Вскоре мы все сели, и нам подали чай. Мистер Дрейк, на мой вкус, вел себя довольно развязно для гостя, впервые представленного к дому, но ни маменьку, ни отца, ни уж тем более тетушку это ничуть не смущало. Казалось, он приковал к себе внимание всех. Даже мамина болонка так и норовила залезть к нему на колени, из-за чего довольно скоро ее пришлось препоручить заботам Бесси, которая отнесла животное из гостиной, дабы не мешать визиту. Маменька хлопотала вокруг гостя как никогда не хлопотала вокруг ни одного потенциального жениха. Отец громогласно смеялся с каждой остроумной сентенции мистера Дрейка, а тетушка согласно кивала на любое высказываемое им мнение. Шла ли речь о вкусовых качествах чая или недавно закончившейся Опиумной войне, у мистера Дрейка всегда было что сказать. Что же касается меня, я старалась вести себя «прилично»: молчала и изредка улыбалась, ни на кого особо не глядя.

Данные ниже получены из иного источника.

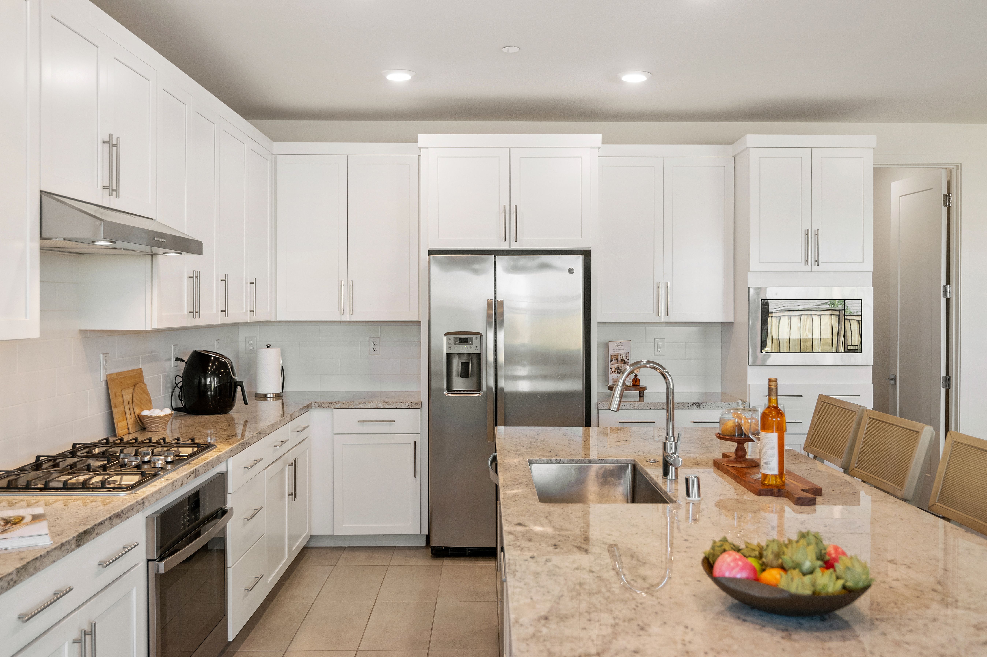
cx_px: 494
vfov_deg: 43.6
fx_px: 822
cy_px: 328
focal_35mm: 30
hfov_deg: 61.9
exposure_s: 1/40
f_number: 2.8
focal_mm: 20
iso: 400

Когда с чаем было покончено, маменька предложила немного помузицировать. Я с ужасом подумала, что музицировать придется мне. Так оно и случилось: расхваливая мои посредственные навыки владения фортепиано перед мистером Дрейком, маменька подталкивала меня к этому злосчастному инструменту, принесшему мне столько слез в свое время, сколько, я уверена, никогда не сможет мне принести ни одна жизненная невзгода. Мои короткие и узловатые пальцы решительно не хотели слушаться, когда я разучивала гаммы под четким руководством старой и злой гувернантки. Она не била мои руки линейкой лишь потому, что маменька считала, что порка и все сопутствующие ей наказания — исключительно ее прерогатива. Но каждый раз ее неудовольствие мной и моими скромными стараниями было столь огромно, что я буквально чувствовала его кожей. Фортепиано я, тем не менее, кое-как овладела, но желания музицировать во мне никогда не возникало. Не по собственной воле.

Я подумала было сослаться на плохое самочувствие и ретироваться в свою комнату с обожаемыми мною «Кентерберийскими рассказами», но вовремя передумала. Сделай я это, и маменька непременно устроила бы мне такую головомойку, что я бы еще неделю мучилась мигренями. Так что я глубоко вздохнула, выпрямилась и села за инструмент, чувствуя, как в меня разом впиваются взгляды всех присутствующих в комнате.

Я решила сыграть что-то несложное и веселое, дабы раздобрить маменьку, но как назло не могла вспомнить ни одну сколько-нибудь подходящую под это описание песенку. В голову не приходило решительно ничего, а те ноты, что лежали на фортепиано, казались мне слишком сложными — я как будто разучилась их читать. В конце концов, я вздохнула и решила, что сыграю свою любимую, пусть и несколько чрезмерно сентиментальную, на мой взгляд, балладу.